Esta forma de união era até então desconhecida, uma vez que só se morava sob o mesmo teto casais legalmente casados, a coabitação juvenil vem questionar muitas regras e chocar à maioria, cuja premissa fundamental desta união era apenas o amor e não mais um contrato. Contudo Vincent (1992) afirma que a coabitação era mais um conservadorismo mascarado do que uma transgressão propriamente dita, pois preservava os mesmos princípios fundamentais de uma união não amorosa, o respeito, a confiança e da dedicação mútua dos cônjuges.
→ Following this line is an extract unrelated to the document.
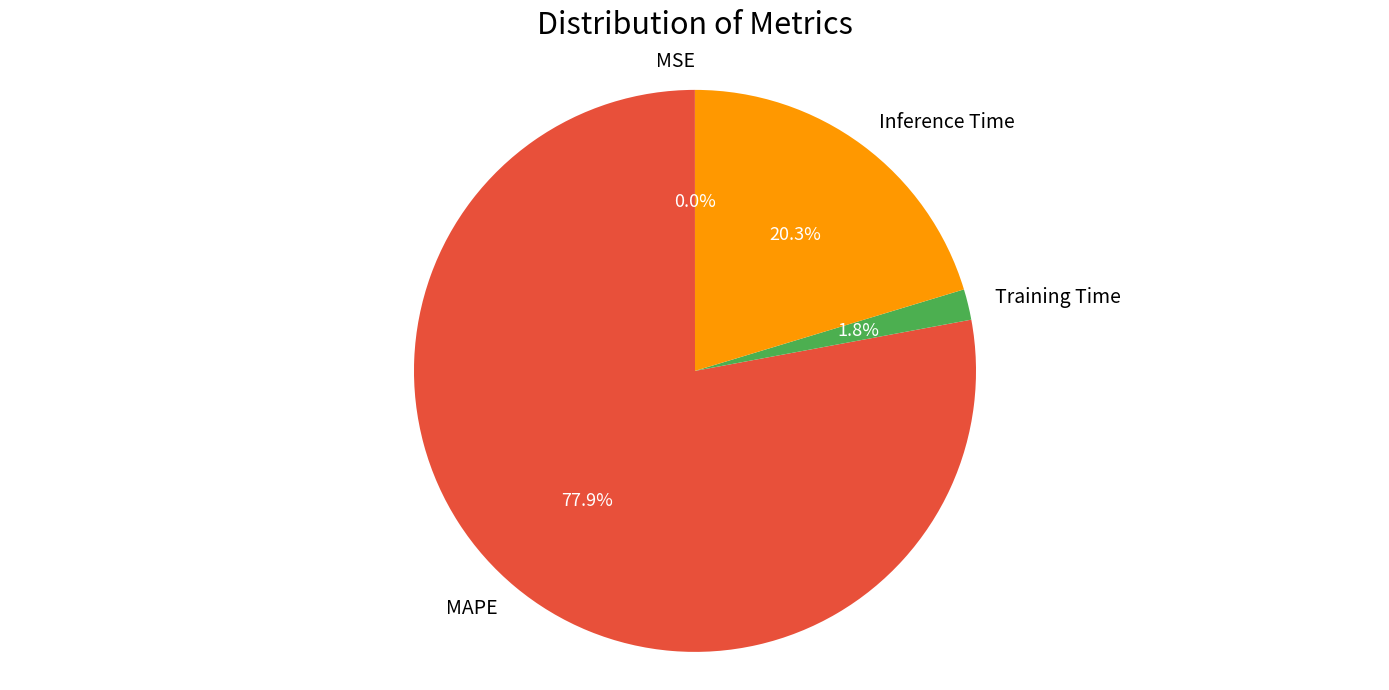

Is there a majority slice in this chart?

Yes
Tratava-se de tentar estabelecer uma relação duradoura sem o compromisso assumido “vamos ver se vai dar certo, se não der a gente tenta de novo” seria mais ou menos o lema dos jovens que moravam juntos. “Menos do que uma expressão de contestação social, a coabitação manifesta a vontade dos jovens de darem certo no casamento, permitindo-se antes um período de reflexão: assim, na maioria das vezes, ela é uma antecipação do casamento, e não sua negação.”(Vincent, 1992,p. 283-284)
Esta relativa liberdade de escolha conquistada pelos jovens da segunda metade do século XX deve-se em parte para uma descoberta que atinge diretamente o público feminino: a pílula contraceptiva.    
A utilização de métodos contraceptivos em maior escala, liga-se com a diminuição gradativa da população, com o sexo com a finalidade de prazer e não de procriação, evitar uma possível gravidez indesejada, mas sobretudo permitiu à mulher a ter mais autonomia sobre seu corpo. Ela poderia escolher quando, com quem e quantos filhos ela deseja.

 “ Agora não é só possível recusar ou decidir  ­__ ou seja, planejar os nascimentos, como também liberada da angustia de uma gravidez indesejada, a mulher, separando sua atividade erótica de sua função reprodutora, pode-se busca __e até exigir __uma atividade sexual plenamente gratificante, sem que com isso esteja faltando as regras da decência.” ( VINCENT, 1992,p. 252)

Este foi um dos principais passos para a ascendência da mulher na sociedade, a partir daí podemos afirmar que sua relação com a família, o trabalho, as amizades e consigo mesma tem ganhado cada vez mais espaço no universo feminino, temas que podem fazer parte de uma pesquisa futura. Para finalizar esta pode-se afirmar que a mulher é o eixo central, diretamente ligado com as questões familiares, o casamento, o amor e o sexo, os três tópicos discutidos brevemente neste texto. Além disso, conclui-se que é a partir da transformação da vida das mulheres e de suas Conquistas que os demais campos relacionados irão se transformar. Então homens que valorizam suas mães, esposas e filhas, continuem a apoiar estas guerreiras que estão ao seu lado para que continuem somando vitórias e a nós, mulheres, que tenhamos cada vez mais força para adquirir e manter nossos espaços.


Referência Bibliográfica:
PROST; A. VINCENT; G. (orgs). História da vida privada, 5: da Primeira Guerra aos nossos dias. São Paulo: Companhia das Letras, 1992.*


Professora Dhiandra Rahier, formada pela Universidade Paranaense.